L'élue lorraine a provoqué un tollé quasi général en déclarant samedi soir sur France 2 : "La France est un pays judéo-chrétien de race blanche". Nadine Morano campe sur ses positions même si son propre camp à droite se désolidarise de ses propos.

La polémique enfle après les propos de Nadine Morano à la télé. Samedi soir, sur France 2, la conseillère régionale de Lorraine et députée européenne Les Républicains a déclaré : "La France est un pays judéo-chrétien de race blanche". Nadine Morano faisait référence au général de Gaulle. Elle a ajouté qu'elle n'avait pas envie que la France devienne musulmane.

Nadine Morano ne renie pas ses propos

La condamnation est quasi générale mais ça n'empêche pas Nadine Morano de camper sur ses positions. "Je ne savais pas que le mot race était interdit dans la race française! J'ai reçu des centaines de mails en me disant, vous avez totalement raison. J'aurais aimé que mes amis politiques mettent la même énergie à combattre le salon de la femme musulmane à Pontoise qui prône une régression du droit des femmes."
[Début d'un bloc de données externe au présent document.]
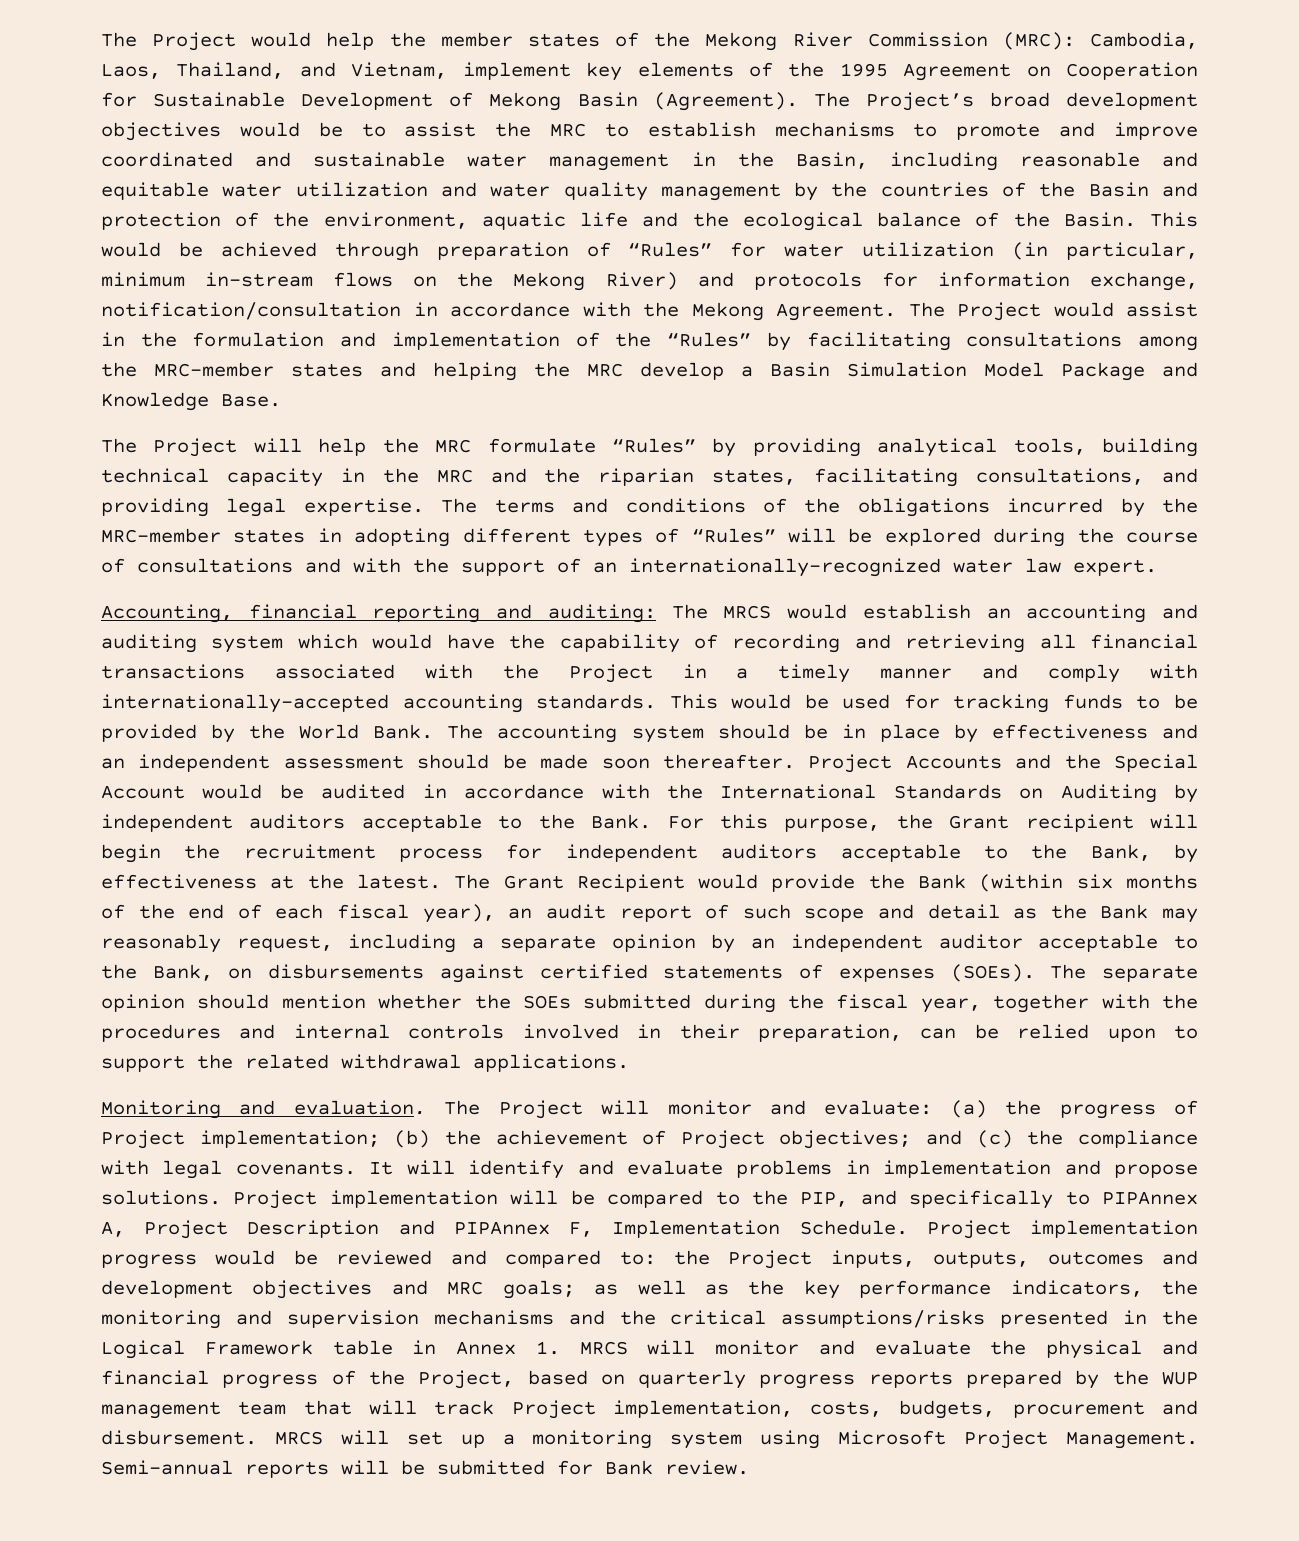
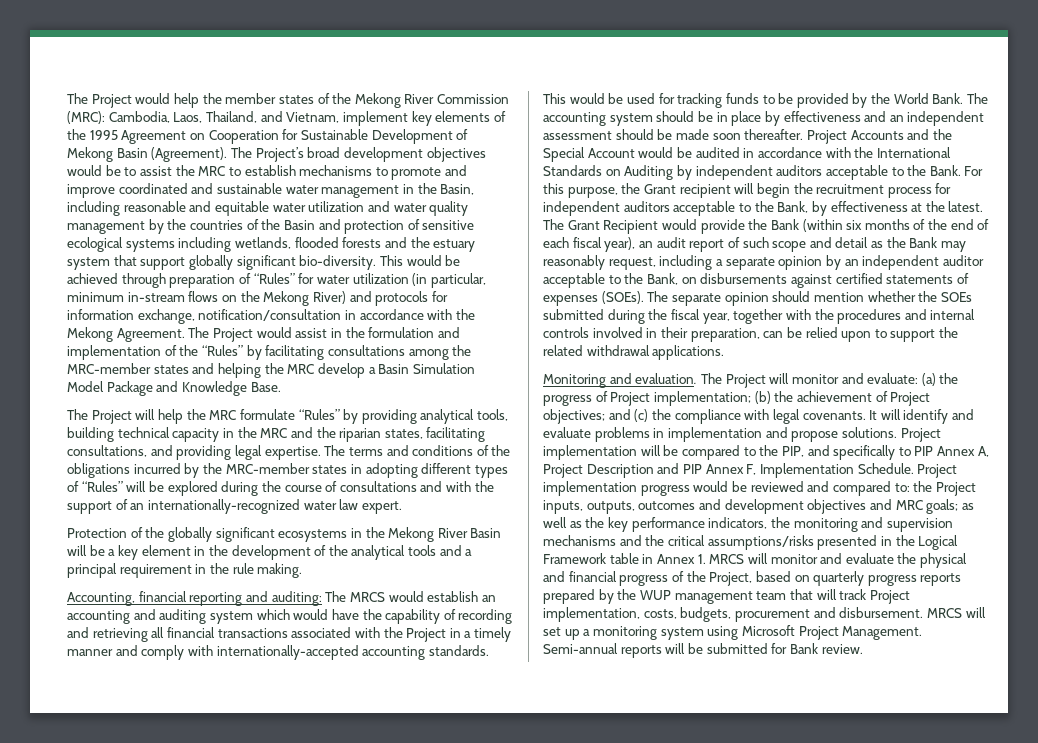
[273,212,1136,231] the environment, aquatic life and the ecological balance of the Basin. -> [422,220,475,230] [67,237,476,252] [67,255,377,270] sensitive ecological systems including wetlands, flooded forests and the estuary system that support globally significant bio-diversity.
(1157, 567) none -> [67,527,502,542] [67,545,473,560] [67,563,303,578] // Protection of the globally significant ecosystems in the Mekong River Basin will be a key element in the development of the analytical tools and a principal requirement in the rule making.
[1101,1191,1198,1205] PIPAnnex -> [914,446,976,456] PIP Annex
[453,1221,550,1235] PIPAnnex -> [682,464,744,474] PIP Annex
Mais le mot "race" n'est pas anodin. L'Assemblée nationale l'a supprimé du code pénal il y a deux ans et demi parce qu'il est au fondement du racisme. Son camp à droite se désolidarise de ses propos. "L'expression est malheureuse", reconnaît la porte-parole Les Républicains. Dans le Grand Est, la tête de liste à droite pour les régionales, Philippe Richert, estime que les propos du général de Gaulle ne peuvent pas être utilisés en dehors du contexte historique de l'époque. Et pour ces mêmes régionales, le Modem ne présentera pas de candidat aux côtés de Nadine Morano en Meurthe-et-Moselle.

Lire aussi: Nathalie Delattre (UDI Gironde) : "Il faut sanctionner Nadine Morano"

Sur internet, une pétition qui a déjà recueilli 12.500 soutiens lundi soir demande le retrait de Nadine Morano de la liste de droite aux régionales. Lundi 28 septembre, en marge du conseil municipal de Nancy, le maire de la ville, Laurent Hénart, président du Parti radical, composante de l'UDI, a clairement parlé de dérapage.